As you read these words, the planet’s finest wordsmiths are descending on our tiny three-street town. Don’t just sit there, do something. Paralysed by choice? No fear. With The Saint’s handy guide, you can get your poetry-fix for less than a fiver.
Poetry Café: Agnes Török & Toby Campion
Thu 5 March, 1.00-1.45pm,
Byre Theatre (Studio), £4.50
Globe-trotting slam champ Agnes Török won a Best Show award at last year’s Edinburgh Fringe. Here, she’s joined by comic poet and BBC slam finalist Toby Campion. Expect a fast-paced, funny, life-affirming performance.
Border Crossings: Kim Moore & John Dennison
Thu 5 March, 2.15-3.15pm,
Town Hall, £2.75
At £2.75, this is crazy cheap. Kiwi poet (and former St Andrews grad) John Dennison is one of the most promising poets around at the moment. His first book, Otherwise, was only published last Thursday (26), but is already generating a lot of buzz. Meanwhile, Eric Gregory Award-winner Kim Moore will be offering a sneak-peek at her debut, The Art of Falling, before it’s released in April. Catch ’em now before they’re famous
Writing Motherhood: Carolyn Jess-Cooke, Hollie McNish & Kathryn Maris
Fri 6 March, 11.30am-12.30pm,
Town Hall, £2.75
Hollie McNish is one of the UK’s leading performance-poets. If you’re one of the millions who’ve seen her poetry on YouTube, don’t miss this chance to catch her in the flesh. McNish, Maris & Jess-Cooke will be talking about the issues facing female poets, and the impact motherhood has had on their work.
The Shipwrecked House
Fri 6 March, 3.30-4.30pm,
Byre Theatre (Auditorium), £3.75
This is definitely for you if you want to try something a little different. Anglo-Breton poet Claire Trévien’s enigmatic one-woman show blends poetry and theatre, memory and myth. Her poetry was nominated for a Guardian First Book Award, and she’s clearly a serious theatrical talent too:The Shipwrecked House has already been gathering five-star reviews.

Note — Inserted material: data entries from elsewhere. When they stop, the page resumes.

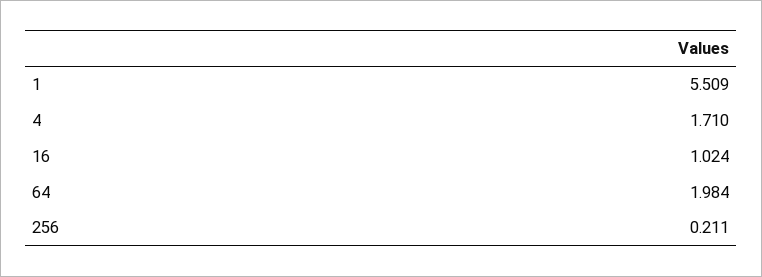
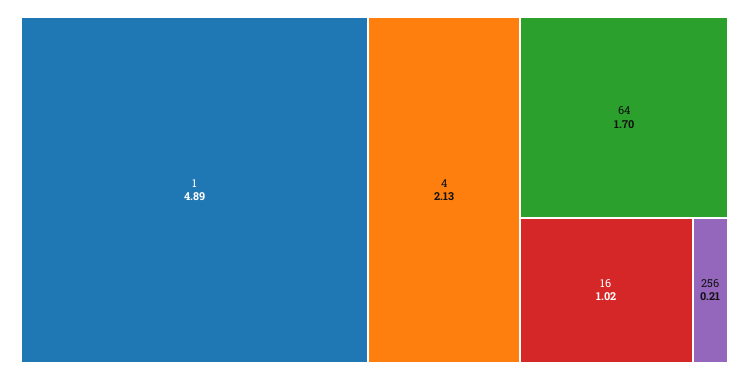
  {
-   "1": 5.509,
+   "1": 4.89,
-   "4": 1.71,
+   "4": 2.13,
    "16": 1.024,
-   "64": 1.984,
+   "64": 1.7,
    "256": 0.211
  }

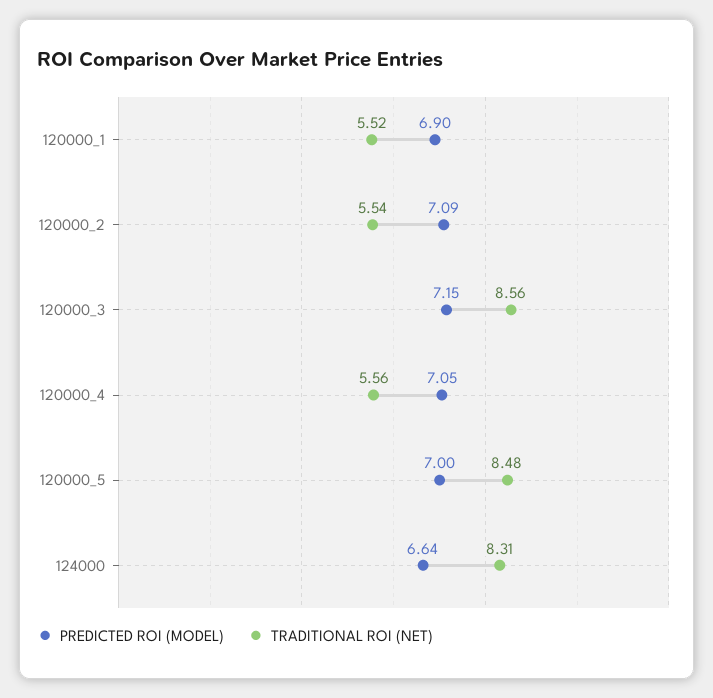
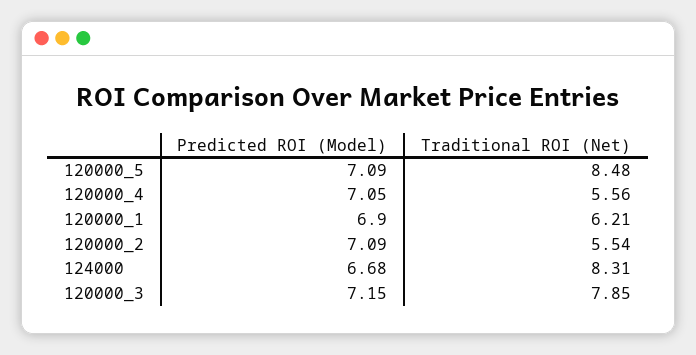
  {
    "PREDICTED ROI (MODEL)": {
      "120000_1": 6.9,
      "120000_2": 7.09,
      "120000_3": 7.15,
      "120000_4": 7.05,
-     "120000_5": 7,
+     "120000_5": 7.09,
-     "124000": 6.64
+     "124000": 6.68
    },
    "TRADITIONAL ROI (NET)": {
-     "120000_1": 5.52,
+     "120000_1": 6.21,
      "120000_2": 5.54,
-     "120000_3": 8.56,
+     "120000_3": 7.85,
      "120000_4": 5.56,
      "120000_5": 8.48,
      "124000": 8.31
    }
  }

Sat 7 March, 12.00-4.00pm,
Town Hall, Free
Does what it says on the tin. Books are great. Buy one!
Kei Miller & Simon Armitage
Sat 7 March, 8.00-10.00pm,
Byre Theatre (Auditorium), £7.00
It’s a little more than a fiver, but this is the single most fantastic event at this year’s StAnza. A double-bill of Britain most exciting and respected voices. Jamaican-born Miller won last year’s Forward Prize for The Cartographer Tries to Map a Way to Zion, an astonishing blend of song, prose, verse and Rastafarian prayer. It made me laugh, cry and shudder. Miller is a spellbinding performer of his work. You may remember Simon Armitage from the English GCSE syllabus. He’s there for a reason. Armitage is a genuine original, who’s inspired a whole new style of British poetry. His self-effacing manner and mellow Huddersfield accent believe the dark wit of his poems. Writers, take note: Armitage is also running a writing masterclass at 11.15 am on Sunday,and it’s likely to sell out soon.